Но Тутанхамон не показывался. Бархатный сезон не коснулся этого приморского поселка, словно беспокойная толпа туристов, докатившись до Аю-Дага, через горы перевалить так и не решилась. На пляже, кроме ветра и чаек, не было ни души. Ревнивый медведь привычно тянул воду в зеленовато-рыжей дали, подрагивали желтые фестоны пледа, страницы, присыпанные песком, тихо вели свою беседу, чайки подбирались так близко, что при желании могли читать у меня из-за плеча, теплая галька дружелюбно пощелкивала, окунаясь в соленую пену прибоя.

Был конец августа – тихий привал на обочине года, ради которого только и терпишь изнурительную и, в сущности, никому не нужную ходьбу по кругу. Осень еще не наступила, но ее тонкие черты уже просматривались за остывающим облаком лета. И ветер, и каждый поворот туч, и похожие на сгустки смолы ягоды винограда, и бахчевое сахарное пиршество ос на базарах, и каждый солнечный луч были авансом чего-то невероятного, невероятно наступающего. Каждый шаг звенел, каждая мысль вспыхивала и дрожала, как роса на паутине.

Летел песок. Сплошь заштрихованное малиновыми и золотисто-зелеными искрами море играло на солнце, волны обрушивались болтовней на молчаливый берег. Хотелось взять ручку и писать – любую чепуху, все равно что, хотелось сравнивать кого-нибудь с луной в облаках, или, скажем, с солнцем, хотелось взять крючок, моток распростецких ниток и сплести что-нибудь необыкновенно простое, брякнуть что-нибудь глупо-сентиментальное. Вот так бы всегда: просто быть, просто отбрасывать тень. Я была так беззастенчиво счастлива, что, будь у меня крылья, как у моей янтарной подружки, они бы мерцали от удовольствия.
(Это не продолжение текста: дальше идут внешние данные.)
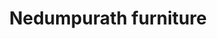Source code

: ---
title: "Nedumpurath furniture"
url: /kothamangalam/nedumpurath-furniture-kottappady/
shop: Möbel
---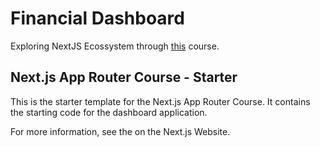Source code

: # Financial Dashboard

Exploring NextJS Ecossystem through [this](https://nextjs.org/learn) course.


## Next.js App Router Course - Starter

This is the starter template for the Next.js App Router Course. It contains the starting code for the dashboard application.

For more information, see the  on the Next.js Website.
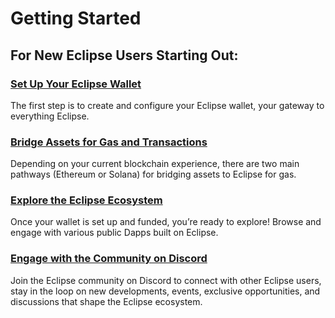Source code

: # Getting Started

## For New Eclipse Users Starting Out:

### [Set Up Your Eclipse Wallet](users/readme/1.-set-up-your-eclipse-wallet.md)

The first step is to create and configure your Eclipse wallet, your gateway to everything Eclipse.

### [Bridge Assets for Gas and Transactions](users/readme/2.-bridge-assets-for-gas-and-transactions.md)

Depending on your current blockchain experience, there are two main pathways (Ethereum or Solana) for bridging assets to Eclipse for gas.

### [Explore the Eclipse Ecosystem](users/readme/3.-explore-the-eclipse-ecosystem.md)

Once your wallet is set up and funded, you’re ready to explore! Browse and engage with various public Dapps built on Eclipse.

### [Engage with the Community on Discord](users/readme/4.-engage-with-the-community-on-discord.md)

Join the Eclipse community on Discord to connect with other Eclipse users, stay in the loop on new developments, events, exclusive opportunities, and discussions that shape the Eclipse ecosystem.
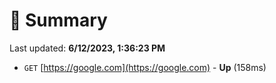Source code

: # 📖 Summary
Last updated: **6/12/2023, 1:36:23 PM**

- `GET` [https://google.com](https://google.com) - **Up** (158ms)
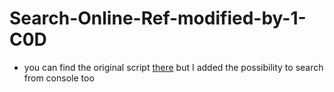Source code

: # Search-Online-Ref-modified-by-1-C0D

* you can find the original script [there](https://github.com/tin2tin/Search-API-Reference/blob/master/search_api_reference.py) but I added the possibility to search from console too
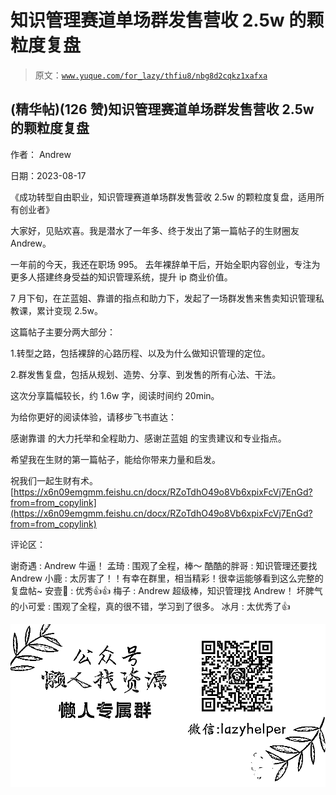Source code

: # 知识管理赛道单场群发售营收 2.5w 的颗粒度复盘

> 原文：[`www.yuque.com/for_lazy/thfiu8/nbg8d2cqkz1xafxa`](https://www.yuque.com/for_lazy/thfiu8/nbg8d2cqkz1xafxa)



## (精华帖)(126 赞)知识管理赛道单场群发售营收 2.5w 的颗粒度复盘 

作者： Andrew 

日期：2023-08-17 

《成功转型自由职业，知识管理赛道单场群发售营收 2.5w 的颗粒度复盘，适用所有创业者》 

大家好，见贴欢喜。我是潜水了一年多、终于发出了第一篇帖子的生财圈友 Andrew。 

一年前的今天，我还在职场 995。 去年裸辞单干后，开始全职内容创业，专注为更多人搭建终身受益的知识管理系统，提升 ip 商业价值。 

7 月下旬，在芷蓝姐、靠谱的指点和助力下，发起了一场群发售来售卖知识管理私教课，累计变现 2.5w。 

这篇帖子主要分两大部分： 

1.转型之路，包括裸辞的心路历程、以及为什么做知识管理的定位。 

2.群发售复盘，包括从规划、造势、分享、到发售的所有心法、干法。 

这次分享篇幅较长，约 1.6w 字，阅读时间约 20min。 

为给你更好的阅读体验，请移步飞书直达： 

感谢靠谱 的大力托举和全程助力、感谢芷蓝姐 的宝贵建议和专业指点。 

希望我在生财的第一篇帖子，能给你带来力量和启发。 

祝我们一起生财有术。[https://x6n09emgmm.feishu.cn/docx/RZoTdhO49o8Vb6xpixFcVj7EnGd?from=from_copylink](https://x6n09emgmm.feishu.cn/docx/RZoTdhO49o8Vb6xpixFcVj7EnGd?from=from_copylink) 

评论区： 

谢奇遇 : Andrew 牛逼！ 孟琦 : 围观了全程，棒～ 酷酷的胖哥 : 知识管理还要找 Andrew 小鹿 : 太厉害了！！有幸在群里，相当精彩！很幸运能够看到这么完整的复盘帖~ 安壹🍊 : 优秀👍👍 梅子 : Andrew 超级棒，知识管理找 Andrew！ 坏脾气的小可爱 : 围观了全程，真的很不错，学习到了很多。 冰月 : 太优秀了👍 

![](img/894d30a529e7c37bcd3392323c99941c.png)  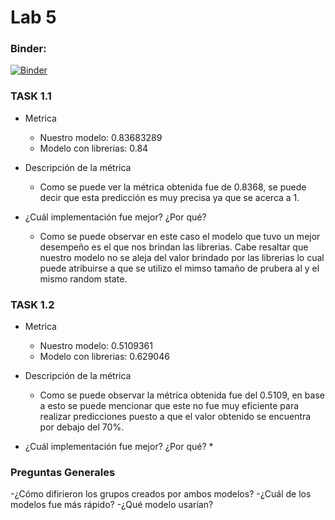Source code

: # Lab 5

### Binder:
[![Binder](https://mybinder.org/badge_logo.svg)](https://mybinder.org/v2/gh/aleg001/Lab5-IA/main)


### TASK 1.1 
- Metrica 
    * Nuestro modelo: 0.83683289
    * Modelo con librerias: 0.84

- Descripción de la métrica 
    * Como se puede ver la métrica obtenida fue de 0.8368, se puede decir que esta predicción es muy precisa ya que se acerca a 1. 

- ¿Cuál implementación fue mejor? ¿Por qué?
    *  Como se puede observar en este caso el modelo que tuvo un mejor desempeño es el que nos brindan las librerias. Cabe resaltar que nuestro modelo no se aleja del valor brindado por las librerias lo cual puede atribuirse a que se utilizo el mimso tamaño de prubera al y el mismo  random state. 


### TASK 1.2 
- Metrica 
    * Nuestro modelo: 0.5109361
    * Modelo con librerias: 0.629046

- Descripción de la métrica 
    * Como se puede observar la métrica obtenida fue del 0.5109, en base a esto se puede mencionar que este no fue muy eficiente para realizar predicciones puesto a que el valor obtenido se encuentra por debajo del 70%. 

- ¿Cuál implementación fue mejor? ¿Por qué?
    *  

### Preguntas Generales
-¿Cómo difirieron los grupos creados por ambos modelos?
-¿Cuál de los modelos fue más rápido?
-¿Qué modelo usarían?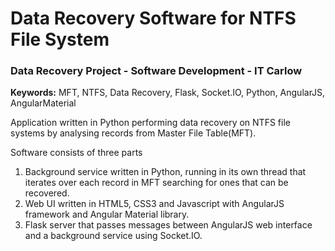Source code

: # Data Recovery Software for NTFS File System
### Data Recovery Project - Software Development - IT Carlow

**Keywords:** MFT, NTFS, Data Recovery, Flask, Socket.IO, Python, AngularJS, AngularMaterial

Application written in Python performing data recovery on NTFS file systems by analysing records from Master File Table(MFT).

Software consists of three parts
1. Background service written in Python, running in its own thread that iterates over each record in MFT searching for ones that can be recovered.
2. Web UI written in HTML5, CSS3 and Javascript with AngularJS framework and Angular Material library.
3. Flask server that passes messages between AngularJS web interface and a background service using Socket.IO.




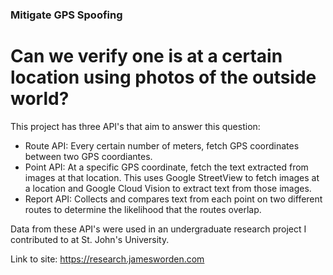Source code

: ### Mitigate GPS Spoofing

# Can we verify one is at a certain location using photos of the outside world?

This project has three API's that aim to answer this question:

- Route API: Every certain number of meters, fetch GPS coordinates between two GPS coordiantes.
- Point API: At a specific GPS coordinate, fetch the text extracted from images at that location. This uses Google StreetView to fetch images at a location and Google Cloud Vision to extract text from those images.
- Report API: Collects and compares text from each point on two different routes to determine the likelihood that the routes overlap.

Data from these API's were used in an undergraduate research project I contributed to at St. John's University.

Link to site: https://research.jamesworden.com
Временами, очень редко, сам фокусник принимал участие в «явлении лица и вазы с фруктами на берегу моря». В матросской бескозырке, своей любимой красной рубашке и желтых штанах, яркий и порывистый, как флаг на мачте, он всегда появлялся неожиданно и уже издали начинал выкрикивать веселую околесицу:

– Чего не знал Тутанхамон, когда пришел на поле он?

– Тутанхамон?

– Он не знал, что делал слон!

Сбросив одежду, Бип с разбегу врезался в волны, крякал, отфыркивался и распугивал чаек. Плавал и нырял он мастерски, но как-то неуклюже, «как жаба», – смеялся он («как очень вертлявая жаба» – уточнял Тим). В серебристо-зеленых гривах волн мелькали то голова, то гладкая дельфинья спина; он кричал, улюлюкал, вскинув вверх обе руки, медленно уходя под воду, «измерял глубину» и долго, играя на нервах публики (медведь, Жужа, чайки), не выныривал. Лежа на спине, раскинув руки в стороны, отдавшись во власть волн, Бип казался обломком затонувшего корабля – маленький, безвольный обрубок в морских пучинах. Он, как и я, любил плавать в одиночестве.

Да, одиночество. Море – идеальное место для тонких ценителей этого блюда. Только там, качаясь на волнах, между небом и небом, по-настоящему чувствуешь его солоновато-горький привкус. Точно так же, как существуют люди, выдуманные другими людьми, или, скажем, люди, которые кому-то снятся, так есть и люди, выдуманные морем. Они то бродят по дну, то беззаботно плещутся на поверхности и нигде надолго не задерживаются; тягучее чувство тоски вместе с ветром выпроваживает их из любого порта, гонит прочь от людей, и они уходят в открытое море – печальные, не знающие покоя суденышки. Бип и я – мы выдуманы морем.

Накупавшись, Бип блаженно вытягивался на полотенце. Капли моря на его оливковом теле, как маленькие блестящие озера, с шипением мелели под колким солнцем. Я читала, или смотрела на море, или притворялась спящей. Чайки, как канатоходцы, балансировали на кромке прибоя, подозрительно косясь на две неподвижные, накаленные солнцем фигуры; осмелев, подбирались поближе. Подпустив их к самому полотенцу, Бип вскакивал и, подражая их голосам и движениям, несся за птицами, пока те, обиженно хлопая крыльями, не взлетали. Часто он, набрав гальки (голыши-малыши, говорил он), выкладывал ее по контурам моего тела. Потом он закуривал, и мы говорили. Странные это были беседы. Слова мерцали, как мои крылья и капли моря на его ресницах, фразы, переливаясь, парили над нашими головами вместе с сигаретным дымом, выводя в жарком воздухе причудливые монограммы. Не помню, о чем мы говорили. Случайный прохожий, очутись он поблизости, ничего бы в этой тарабарщине не разобрал. Вполне возможно, он бы даже решил, что «эти двое» глупо его разыгрывают, беззвучно, как рыбы, открывая рты. Нет ничего бессмысленнее разговоров у моря.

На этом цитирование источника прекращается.